*** Opening of Extract to read ***

Mamimum number of feeds to download in one try


    public
        mixed
    MAX_PODCASTS_ONE_GO
    = 100

$controller

If MediaJob was instantiated in the web app, the controller that instatiated it


    public
        object
    $controller

$db

Datasource object used to run db queries related to fes items (for storing and updating them)


    public
        object
    $db

$group_model

Instance of group model used to get a list of podcasts


    public
        object
    $group_model

$media_updater

If the MediaJob was instantiated in a MediaUpdater, this is a reference to that updater


    public
        object
    $media_updater

$name_server_does_client_tasks

Whether to run the job's client tasks on the name server in addition to prepareTasks and finishTasks


    public
        bool
    $name_server_does_client_tasks

$name_server_does_client_tasks_only

Whether this MediaJob performs name server only tasks


    public
        bool
    $name_server_does_client_tasks_only

$tasks

The most recently received from the name server tasks for this MediaJob


    public
        array<string|int, mixed>
    $tasks

$update_time

Time in current epoch when feeds last updated


    public
        int
    $update_time

__construct()

Instiates the MediaJob with a reference to the object that instatiated it


    public
                    __construct([object $media_updater = null ][, object $controller = null ]) : mixed

Parameters

$media_updater : object = null: a reference to the media updater that instatiated this object (if being run in MediaUpdater)
$controller : object = null: a reference to the controller that instantiated this object (if being run in the web app)

Return values

mixed —

checkPrerequisites()

Only update if its been more than an hour since the last update


    public
                    checkPrerequisites() : bool

Return values

bool —

whether its been an hour since the last update

doTasks()

For each podcast source downloads the podcast web file, checks which podcast items are not in the database, adds them.


    public
                    doTasks(array<string|int, mixed> $tasks) : mixed

Parameters

$tasks : array<string|int, mixed>: array of feed info (url to download, paths to extract etc)

Return values

mixed —

the result of carrying out that processing

downloadPodcastItem()

Helper method to @see downloadPodcastItemIfNew called when it is known that a podcast item should be downloaded. It downloads a podcast item.


    public
                    downloadPodcastItem(string $url[, string $type = "mp4" ][, array<string|int, mixed> $audiolist_urls = [] ]) : string

If the podcast item is an intermediate file pointing to several items to download such as video. It downloads these and concatenates them to makes a single video.

Parameters

$url : string: of podcast item to download
$type : string = "mp4": file type of podcast item
$audiolist_urls : array<string|int, mixed> = []: an array of audio urls to download if this has already been obtained

Return values

string —

with podcast item if successful or false otherwise

downloadPodcastItemIfNew()

Given a podcast item from a podcast feed page determines if it has been downloaded or not and if not whether it is recent enough to download. If it is recent enough, it scrapes the file to download and downloads any other intermediate files need to find the file to download, then finally downloads this podcast item. If the podcast item is built out of multiple videos, it concatenates them and makes a single video. It then moves the podcast item to the appropriate wiki folder.

*** Close of Extract to read ***

> **Activity list**:
1. Reproduce the MediaJob documentation, beginning at the words "Instiates the MediaJob" and stopping after "the web app)", with "web app" renamed to "web application".
2. Write the text that comes after the last sentence of the MediaJob documentation.
The entries are separate material and have no connection to the MediaJob documentation.

*** Opening of Excerpted data ***

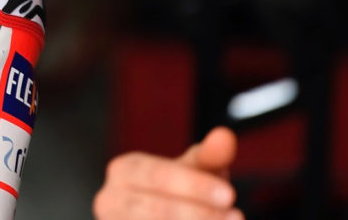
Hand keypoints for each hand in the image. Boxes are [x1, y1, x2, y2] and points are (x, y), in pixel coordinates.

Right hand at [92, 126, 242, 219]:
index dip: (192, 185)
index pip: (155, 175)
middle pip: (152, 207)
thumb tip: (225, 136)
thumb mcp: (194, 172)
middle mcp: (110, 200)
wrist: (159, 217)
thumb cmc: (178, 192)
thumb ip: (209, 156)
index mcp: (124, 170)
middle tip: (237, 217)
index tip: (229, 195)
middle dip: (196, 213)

*** Close of Excerpted data ***
*** Opening of Excerpted data ***

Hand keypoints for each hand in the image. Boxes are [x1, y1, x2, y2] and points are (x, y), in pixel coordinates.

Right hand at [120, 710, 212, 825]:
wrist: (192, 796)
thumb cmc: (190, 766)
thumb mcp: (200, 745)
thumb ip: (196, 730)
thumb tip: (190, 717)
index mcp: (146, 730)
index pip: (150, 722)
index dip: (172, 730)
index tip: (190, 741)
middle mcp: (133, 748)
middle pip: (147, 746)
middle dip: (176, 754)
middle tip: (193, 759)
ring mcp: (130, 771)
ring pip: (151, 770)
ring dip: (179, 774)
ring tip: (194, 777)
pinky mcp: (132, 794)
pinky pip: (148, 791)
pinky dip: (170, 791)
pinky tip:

*** Close of Excerpted data ***
*** Opening of Excerpted data ***

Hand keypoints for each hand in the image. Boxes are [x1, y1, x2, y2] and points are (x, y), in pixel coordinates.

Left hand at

*** Close of Excerpted data ***

> **Answers**:
1.
Instiates the MediaJob with a reference to the object that instatiated it


    public
                    __construct([object $media_updater = null ][, object $controller = null ]) : mixed

Parameters

$media_updater : object = null: a reference to the media updater that instatiated this object (if being run in MediaUpdater)
$controller : object = null: a reference to the controller that instantiated this object (if being run in the web application)

2.
    public
                    downloadPodcastItemIfNew(array<string|int, mixed> $item, array<string|int, mixed> &$podcast, int $age) : bool

Parameters

$item : array<string|int, mixed>: an associative array about one item on a podcast feed page
$podcast : array<string|int, mixed>: a reference to an associate array of the podcast feed the item is from. This is used for the language etc of the item and is also used to store updates to what podcasts have already been downloaded
$age : int: how many seconds ago is still considered a recent enough podcast to process

Return values

bool —

whether downloaded or not.

execNameServer()

Executes a method on the name server's JobController.


    public
            static        execNameServer(string $command[, string $args = null ]) : array<string|int, mixed>

It will typically execute either getTask or putTask for a specific Mediajob or getUpdateProperties to find out the current MediaUpdater should be configured.

Parameters

$command : string: the method to invoke on the name server
$args : string = null: additional arguments to be passed to the name server

Return values

array<string|int, mixed> —

data returned by the name server.

finishTasks()

This method is called on the name server to finish processing any data returned by MediaUpdater clients.


    public
                    finishTasks() : mixed

Return values

mixed —

getCurrentMachine()

Returns a hash of the url of the current machine based on the value saved to self::current_machine_info_file by a machine statuses request


    public
            static        getCurrentMachine() : string

Return values

string —

hash of current machine url

getJobName()

Gets the class name (less namespace and the word Job ) of the current MediaJob


    public
            static        getJobName() : string

Return values

string —

name of the current job

getLinkFromQueryPage()

Used to extract a URL from a page either as a string of in dom form and to canonicalize it based on a starting url.


    public
                    getLinkFromQueryPage(string $xpath, string $page, string $dom, string $source_url) : string

Parameters

$xpath : string: either an xpath to look into a dom object or a regex to search a page as a string
$page : string: source page to search in as a string
$dom : string: source page as a dom object
$source_url : string: url to use to canonicalize an incomplete url if the extraction only produces part of a url

Return values

string —

desired url link

getTasks()

Method called from JobController when a MediaUpdater client contacts the name server's web app. This method is supposed to marshal any data on the name server that the requesting client should process.


    public
                    getTasks(int $machine_id[, array<string|int, mixed> $data = null ]) : array<string|int, mixed>

Parameters

$machine_id : int: id of client requesting data
$data : array<string|int, mixed> = null: any additional info about data being requested

Return values

array<string|int, mixed> —

work for the client to process

init()

Initializes the last update time to far in the past so, feeds will get immediately updated. Sets up connect to DB to store feeds items, and makes it so the same media job runs both on name server and client Media Updaters


    public
                    init() : mixed

Return values

mixed —

nondistributedTasks()

Get the media sources from the local database and use those to run the the same task as in the distributed setting


    public
                    nondistributedTasks() : mixed

Return values

mixed —

parsePodcastAuxInfo()

Used to fill in details for an associative arrays containing the details of a Wiki feed and scrape podcast which should be examined to see if new items should be downloaded to wiki pages. As part of processing expired feed items for the given wiki might be deleted.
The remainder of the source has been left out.